Bewegung bei „Gammelhäusern“ in Großer Bleiche

Seit Jahren verfällt ein Gebäudekomplex in der Großen Bleiche in Mainz. Nun schaltet sich eine Initiative ein und bringt Bewegung in die Sache.

Bewegung bei „Gammelhäusern“ in Großer Bleiche

Mitten in der Mainzer Innenstadt, in der Großen Bleiche 22–26, gammeln seit Jahren drei Gebäude vor sich hin. Wo einst ein Burger King und das „City-Hotel Neubrunnenhof“ zu finden waren, herrscht Stillstand. Der Komplex ist stadtbekannt und sorgt für Unmut. Nach jahrelangem Warten gibt es nun aber neue Hoffnung: Eine lokale Initiative hat den Anstoß für neue Verhandlungen zwischen der Stadt und dem Eigentümer gegeben.

Für das Areal liegt seit rund zwei Jahren eine gültige Baugenehmigung vor. Der damalige Vorhabenträger, die Orpea Deutschland Immobilien Services GmbH, plante den Abriss und den Bau von 70 neuen Wohnungen (wir berichteten). Doch passiert ist seither nichts. Bei einem Telefonat mit Oberbürgermeister Nino Haase im vergangenen Jahr teilte der Investor mit, eine Bauausführung sei „in absehbarer Zeit nicht geplant“. An diesem Sachstand hat sich laut Stadtverwaltung seither nichts geändert.

Stadt kann kaum eingreifen

Die Möglichkeiten der Stadt, den Prozess zu beschleunigen, sind begrenzt. Da sich das Grundstück vollständig in Privatbesitz befindet, kann die Verwaltung weder alternative Investoren suchen noch das Projekt selbst steuern. Rechtliche Mittel stünden der Kommune erst dann zur Verfügung, wenn das Gebäude offiziell als „im Verfall begriffen“ eingestuft würde. Der Einfluss der Stadt beschränkt sich daher auf Gespräche und Appelle, solange die vierjährige Frist der Baugenehmigung nicht abgelaufen ist.

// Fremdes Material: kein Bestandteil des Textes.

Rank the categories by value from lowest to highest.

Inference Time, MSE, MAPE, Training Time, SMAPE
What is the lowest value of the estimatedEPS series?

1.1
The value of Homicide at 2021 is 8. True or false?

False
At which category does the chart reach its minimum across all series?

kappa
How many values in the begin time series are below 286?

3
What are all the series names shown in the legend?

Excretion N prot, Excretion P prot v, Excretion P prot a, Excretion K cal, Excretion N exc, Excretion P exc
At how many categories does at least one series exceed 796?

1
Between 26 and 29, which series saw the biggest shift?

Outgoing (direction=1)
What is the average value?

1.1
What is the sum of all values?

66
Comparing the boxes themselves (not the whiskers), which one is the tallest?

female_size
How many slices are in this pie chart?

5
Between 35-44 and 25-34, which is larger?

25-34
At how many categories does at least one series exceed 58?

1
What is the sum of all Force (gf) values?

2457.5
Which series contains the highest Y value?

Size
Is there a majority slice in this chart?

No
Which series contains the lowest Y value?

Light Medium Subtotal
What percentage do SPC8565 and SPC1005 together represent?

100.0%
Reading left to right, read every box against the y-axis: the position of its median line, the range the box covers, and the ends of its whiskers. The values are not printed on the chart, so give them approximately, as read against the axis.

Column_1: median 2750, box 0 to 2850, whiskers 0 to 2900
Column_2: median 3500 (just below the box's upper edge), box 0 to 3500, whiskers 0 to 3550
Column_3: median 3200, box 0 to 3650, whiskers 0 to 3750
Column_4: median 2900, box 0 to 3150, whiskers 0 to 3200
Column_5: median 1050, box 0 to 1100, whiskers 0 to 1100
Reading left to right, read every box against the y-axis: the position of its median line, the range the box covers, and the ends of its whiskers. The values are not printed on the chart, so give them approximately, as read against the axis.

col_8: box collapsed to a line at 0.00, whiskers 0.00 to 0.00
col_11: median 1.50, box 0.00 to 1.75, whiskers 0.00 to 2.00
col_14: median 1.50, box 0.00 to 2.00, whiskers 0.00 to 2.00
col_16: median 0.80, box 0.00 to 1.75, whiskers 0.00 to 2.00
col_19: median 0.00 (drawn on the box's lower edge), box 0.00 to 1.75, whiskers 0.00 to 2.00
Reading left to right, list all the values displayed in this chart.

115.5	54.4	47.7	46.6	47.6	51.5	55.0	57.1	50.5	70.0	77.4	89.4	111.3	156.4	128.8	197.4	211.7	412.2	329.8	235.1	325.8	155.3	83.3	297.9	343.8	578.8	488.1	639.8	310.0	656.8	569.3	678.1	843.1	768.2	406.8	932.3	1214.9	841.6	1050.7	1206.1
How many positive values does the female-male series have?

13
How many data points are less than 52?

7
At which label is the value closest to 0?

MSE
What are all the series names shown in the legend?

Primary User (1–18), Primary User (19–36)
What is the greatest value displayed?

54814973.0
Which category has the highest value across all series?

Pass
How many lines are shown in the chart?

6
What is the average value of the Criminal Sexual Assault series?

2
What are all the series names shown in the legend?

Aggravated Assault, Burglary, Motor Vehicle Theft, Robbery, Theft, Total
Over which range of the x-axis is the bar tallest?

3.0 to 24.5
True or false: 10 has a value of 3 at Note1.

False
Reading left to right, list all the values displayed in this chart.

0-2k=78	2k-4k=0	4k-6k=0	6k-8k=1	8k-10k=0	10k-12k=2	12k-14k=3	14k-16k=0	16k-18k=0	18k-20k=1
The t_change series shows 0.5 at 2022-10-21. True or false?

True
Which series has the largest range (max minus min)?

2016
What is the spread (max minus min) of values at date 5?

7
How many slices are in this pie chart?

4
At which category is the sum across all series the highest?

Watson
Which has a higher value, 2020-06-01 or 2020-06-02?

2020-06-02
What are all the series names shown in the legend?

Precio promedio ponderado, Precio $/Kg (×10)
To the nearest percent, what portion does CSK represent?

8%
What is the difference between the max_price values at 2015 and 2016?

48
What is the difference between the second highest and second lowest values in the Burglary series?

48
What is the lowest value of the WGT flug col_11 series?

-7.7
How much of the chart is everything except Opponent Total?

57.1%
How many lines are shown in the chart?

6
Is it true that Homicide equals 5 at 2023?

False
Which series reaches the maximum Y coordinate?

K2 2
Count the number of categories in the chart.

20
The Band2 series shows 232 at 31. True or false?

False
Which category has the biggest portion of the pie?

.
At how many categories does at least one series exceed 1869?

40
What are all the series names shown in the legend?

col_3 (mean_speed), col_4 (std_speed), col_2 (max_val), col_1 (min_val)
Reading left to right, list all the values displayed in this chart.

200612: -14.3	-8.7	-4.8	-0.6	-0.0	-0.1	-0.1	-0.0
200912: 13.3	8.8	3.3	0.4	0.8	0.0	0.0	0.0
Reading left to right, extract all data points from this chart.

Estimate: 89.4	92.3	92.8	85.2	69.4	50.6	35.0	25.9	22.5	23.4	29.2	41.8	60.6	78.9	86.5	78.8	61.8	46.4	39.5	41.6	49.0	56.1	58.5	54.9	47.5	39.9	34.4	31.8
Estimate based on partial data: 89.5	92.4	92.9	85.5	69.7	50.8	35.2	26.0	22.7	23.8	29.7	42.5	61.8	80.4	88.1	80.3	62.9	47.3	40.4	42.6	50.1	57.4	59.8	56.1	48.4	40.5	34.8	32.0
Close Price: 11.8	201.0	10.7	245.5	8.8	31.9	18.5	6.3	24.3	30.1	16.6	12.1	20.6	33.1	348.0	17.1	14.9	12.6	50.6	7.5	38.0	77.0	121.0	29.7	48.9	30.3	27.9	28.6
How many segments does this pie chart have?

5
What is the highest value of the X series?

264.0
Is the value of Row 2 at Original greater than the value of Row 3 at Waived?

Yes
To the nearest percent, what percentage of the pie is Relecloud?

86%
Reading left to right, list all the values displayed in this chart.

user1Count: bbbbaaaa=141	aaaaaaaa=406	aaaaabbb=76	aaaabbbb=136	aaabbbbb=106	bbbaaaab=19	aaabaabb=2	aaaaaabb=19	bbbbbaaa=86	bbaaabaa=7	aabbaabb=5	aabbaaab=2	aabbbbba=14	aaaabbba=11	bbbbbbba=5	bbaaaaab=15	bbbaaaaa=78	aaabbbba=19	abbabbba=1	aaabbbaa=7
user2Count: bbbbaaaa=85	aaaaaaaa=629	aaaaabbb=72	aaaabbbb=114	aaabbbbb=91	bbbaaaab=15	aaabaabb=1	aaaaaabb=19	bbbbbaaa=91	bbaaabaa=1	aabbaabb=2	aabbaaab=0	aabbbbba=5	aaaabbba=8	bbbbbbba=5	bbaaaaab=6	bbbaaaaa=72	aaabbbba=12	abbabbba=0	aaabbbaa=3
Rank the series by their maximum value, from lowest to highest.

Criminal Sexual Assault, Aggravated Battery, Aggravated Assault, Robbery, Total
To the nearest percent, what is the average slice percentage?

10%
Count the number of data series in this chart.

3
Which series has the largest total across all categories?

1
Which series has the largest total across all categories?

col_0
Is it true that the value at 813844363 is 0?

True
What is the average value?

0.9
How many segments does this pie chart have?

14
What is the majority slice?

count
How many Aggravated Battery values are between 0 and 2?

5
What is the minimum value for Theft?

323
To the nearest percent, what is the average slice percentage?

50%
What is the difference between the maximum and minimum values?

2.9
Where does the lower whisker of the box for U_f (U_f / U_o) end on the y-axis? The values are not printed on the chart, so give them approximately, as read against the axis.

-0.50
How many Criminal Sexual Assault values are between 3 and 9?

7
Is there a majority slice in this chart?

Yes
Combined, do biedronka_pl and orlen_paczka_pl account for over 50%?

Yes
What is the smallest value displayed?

Der Zustand des Gebäudes ist jedoch vielen Anliegern und Geschäftsleuten ein Dorn im Auge. Unter anderem sind die Zugänge zu den Häusern zugekotet oder volluriniert. Deshalb wünschen sich viele, dass der Eigentümer endlich mit den Bauarbeiten beginnt, um eine Perspektive für das Umfeld zu schaffen. Von einem Arrangement mit der Situation könne keine Rede sein, heißt es von Seiten der Stadt.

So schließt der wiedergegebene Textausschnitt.